さよならしたはずが、極上御曹司はウブな幼馴染を赤ちゃんごと切愛で満たす
 どうして律樹とはこういう再会のし方しかできなかったのだろう。もしも違う出逢い方をしていたら、普通に幸せな家庭を築けただろうか。今頃手放しで抱き合って喜んでいただろうか。そんなふうにありもしない想像をしてしまう。
 気分が少し落ち着いたあと、光莉は今後の身の振り方をどうすべきか考えていた。
 このままではダメだ。力をつけないと。何も守れない。常盤家の状況を考えたら、これまで以上の地獄が待っているかもしれない。
 愛人の子がコマのように扱われる様を目の当たりにしてきた。数々の仕打ちを考えたら、このままではお腹の子も颯太や律樹のような目に遭うかもしれない。麻美の嫌がらせは続くだろう。何よりも脅威なのは常盤家の当主である修蔵の存在だった。
 赤ん坊を取り上げたあと、光莉だけを追い払うことが容易に想像できた。
(そうはさせない)
 とはいえ、現状、光莉にできることは、ただ隠し通すことだけだ。それも、お腹が大きくなってきてからは通用しないだろう。

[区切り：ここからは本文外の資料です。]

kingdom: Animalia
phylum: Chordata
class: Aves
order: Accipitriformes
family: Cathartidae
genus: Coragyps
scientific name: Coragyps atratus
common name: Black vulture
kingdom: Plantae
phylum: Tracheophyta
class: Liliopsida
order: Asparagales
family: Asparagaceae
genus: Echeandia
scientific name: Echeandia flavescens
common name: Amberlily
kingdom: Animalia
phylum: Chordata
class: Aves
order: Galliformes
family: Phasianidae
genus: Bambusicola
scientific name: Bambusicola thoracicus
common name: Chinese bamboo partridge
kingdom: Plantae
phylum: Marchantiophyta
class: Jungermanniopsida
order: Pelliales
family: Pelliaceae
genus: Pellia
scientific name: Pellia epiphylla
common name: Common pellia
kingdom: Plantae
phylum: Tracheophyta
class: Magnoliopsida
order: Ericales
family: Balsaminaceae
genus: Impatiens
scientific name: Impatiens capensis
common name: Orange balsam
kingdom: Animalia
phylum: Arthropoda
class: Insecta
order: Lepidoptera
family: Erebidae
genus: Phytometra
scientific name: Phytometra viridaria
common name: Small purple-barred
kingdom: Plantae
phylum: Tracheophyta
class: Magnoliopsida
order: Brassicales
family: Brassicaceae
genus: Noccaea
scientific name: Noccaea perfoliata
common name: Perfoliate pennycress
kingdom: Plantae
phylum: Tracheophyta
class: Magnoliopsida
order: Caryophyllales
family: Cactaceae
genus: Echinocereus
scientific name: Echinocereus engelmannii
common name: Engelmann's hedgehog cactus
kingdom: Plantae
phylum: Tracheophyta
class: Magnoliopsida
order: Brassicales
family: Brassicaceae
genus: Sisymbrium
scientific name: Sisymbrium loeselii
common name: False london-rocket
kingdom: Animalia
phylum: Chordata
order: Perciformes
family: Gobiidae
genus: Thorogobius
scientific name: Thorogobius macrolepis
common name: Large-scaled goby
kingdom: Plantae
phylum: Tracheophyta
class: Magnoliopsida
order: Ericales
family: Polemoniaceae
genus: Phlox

 もう幸雄はこの世にはいない。父がいない今、主力商品のブランド名も変わった「山谷食品」を守ることに意味があるのかわからない。脅されていて律樹には話をすることができない。颯太は味方ではなかった。白井にこの件で相談してみるべきだろうか。けれど、もしも話が漏れてしまったらと思うと怖い。完全に安全な場所は常盤家の中にはない。
 どうすべきなのだろう。どうしたらいいのだろう。
 答えはいつになっても出ないままだった。

* * *

 金沢で父の四十九日の法要に出席したあと、もういっそこのまま東京に戻らず逃げ出してしまおうかという衝動を何回やりすごしたかわからない 。律樹は山谷食品の新事業の件 で金沢に残っている。光莉を心配して一旦一緒に戻ってくると申し出てくれたが、妊娠を覚(さと)られたくないという思いもあり、光莉は大丈夫だと断った。
 鎖に繋がれたような気分で東京の邸へと戻る途中、光莉は乗っていたタクシーの窓越しにある人の姿を発見する。
 無視してもいいかと思ったが、なんとなく気がかりになり、タクシーが邸の門に到着する前に、光莉は運転手にここで降ります、と告げた。
 タクシーが去ったあと、光莉は男に近づき、声をかけた。